SELECTED PASSAGE:
········

A giant crumbly peanut cookie topped with airy honeycomb and lashed with dark chocolate, this recipe is especially good if you love salty-sweet flavors, and fun to eat too, since you break off shards to serve. Honeycomb candy is one of the easiest confections to make, but, like any candy, it requires careful attention to timing and safety. It's helpful to have a clip-on candy thermometer to tell you when the sugar is at the right temperature, and you'll want to transfer the hot sugar mixture to a large bowl. Doing so not only ensures that there is plenty of room for the dramatic billowing that occurs when the baking soda is added, but it also slows the cooking, to avoid burning. This recipe yields quite a lot of pieces, making its perfect for packing into tins for gifts.

Provided by Susan Spungen

Categories     snack, cookies and bars, dessert

Time 50m

Yield One 9-by-13-inch pan (about 3 to 4 dozen pieces)

Number Of Ingredients 13

1 cup/225 grams unsalted butter (2 sticks), softened, plus more for greasing the pan
1/2 cup/110 grams light brown sugar
1/2 cup/100 grams granulated sugar
1 teaspoon vanilla paste or extract, or scrapings from 1/2 vanilla bean
1/2 teaspoon kosher salt
2 1/2 cups/320 grams all-purpose flour, plus more as needed
1 cup/140 grams whole salted, roasted peanuts, finely ground, plus about 1/2 cup/70 grams roughly chopped salted, roasted peanuts
1 tablespoon baking soda
1 1/2 cups/300 grams granulated sugar
1/4 cup/60 milliliters honey
4 ounces/115 grams dark chocolate, chopped (about 2/3 cup)

········

DATA EXCERPTS:
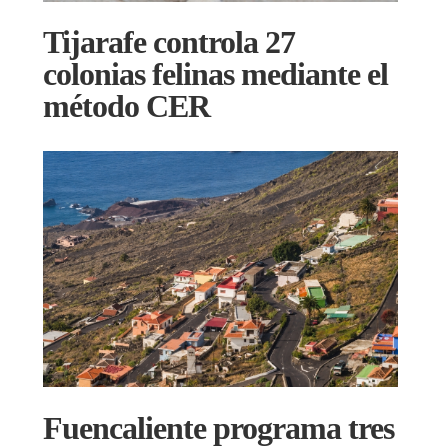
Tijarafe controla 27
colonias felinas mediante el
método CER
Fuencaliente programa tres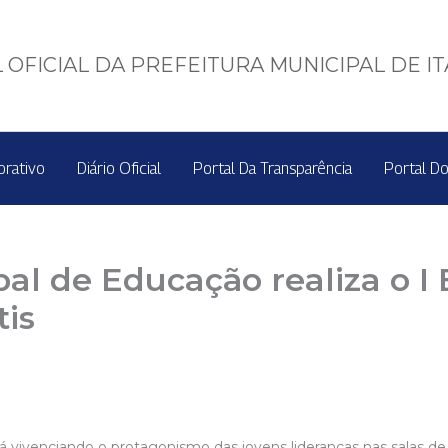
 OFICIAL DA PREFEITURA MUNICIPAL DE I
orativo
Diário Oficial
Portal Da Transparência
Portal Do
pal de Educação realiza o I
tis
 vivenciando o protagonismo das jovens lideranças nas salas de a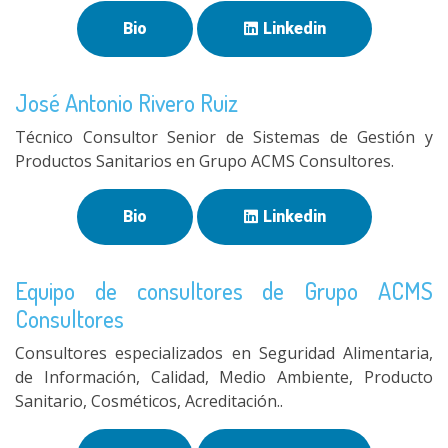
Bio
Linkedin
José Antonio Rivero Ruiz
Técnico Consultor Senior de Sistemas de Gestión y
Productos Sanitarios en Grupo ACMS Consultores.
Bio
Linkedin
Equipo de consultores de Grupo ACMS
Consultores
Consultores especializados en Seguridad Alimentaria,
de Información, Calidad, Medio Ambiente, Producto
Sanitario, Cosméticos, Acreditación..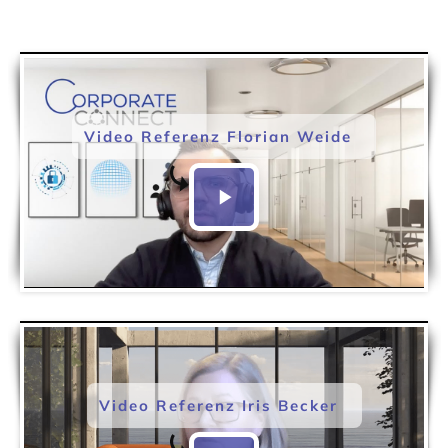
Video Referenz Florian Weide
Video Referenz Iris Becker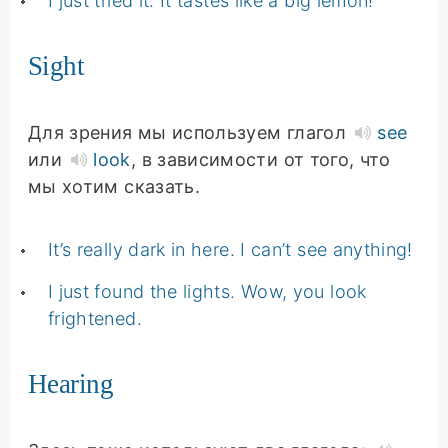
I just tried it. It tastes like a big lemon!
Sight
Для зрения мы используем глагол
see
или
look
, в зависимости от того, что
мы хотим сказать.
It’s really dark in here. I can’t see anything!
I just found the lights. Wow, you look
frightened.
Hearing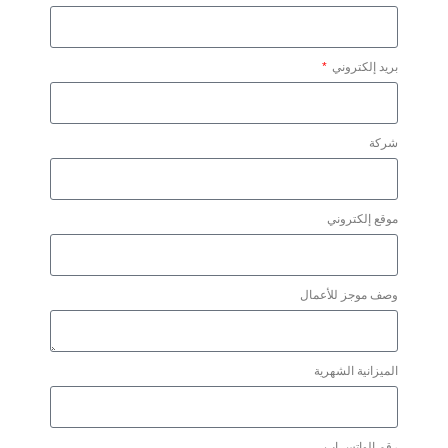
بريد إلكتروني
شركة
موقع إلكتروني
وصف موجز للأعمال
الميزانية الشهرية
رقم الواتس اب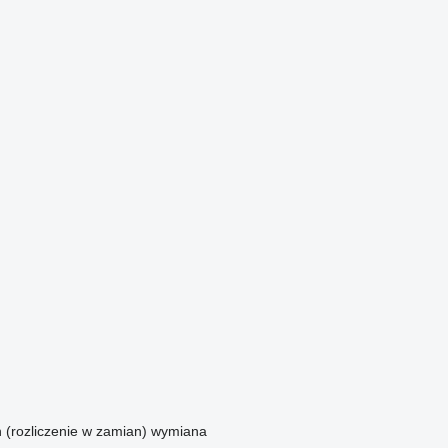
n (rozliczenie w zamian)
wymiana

········

JOB 1:
Decide whether each statement agrees with the honeycomb cookie recipe. Answer yes or no for each, and quote the exact words from the recipe that settle it.
(a) The recipe recommends a clip-on candy thermometer.
(b) The hot sugar mixture should stay in the pan it cooked in.
(c) The recipe makes one 8-by-8-inch pan.
JOB 2: Summarize the honeycomb cookie recipe in two sentences.
Rely only on the recipe text when you respond.

TASK RESPONSE 1:
(a) Yes: "It's helpful to have a clip-on candy thermometer to tell you when the sugar is at the right temperature"
(b) No: "you'll want to transfer the hot sugar mixture to a large bowl"
(c) No: "One 9-by-13-inch pan (about 3 to 4 dozen pieces)"

TASK RESPONSE 2: The recipe makes a giant, crumbly peanut cookie topped with honeycomb and dark chocolate, broken into shards to serve, and yields about 3 to 4 dozen pieces. Honeycomb candy is easy to make but needs careful attention to timing and safety, so a clip-on candy thermometer helps, and moving the hot sugar to a large bowl leaves room for billowing when the baking soda goes in and slows the cooking to avoid burning.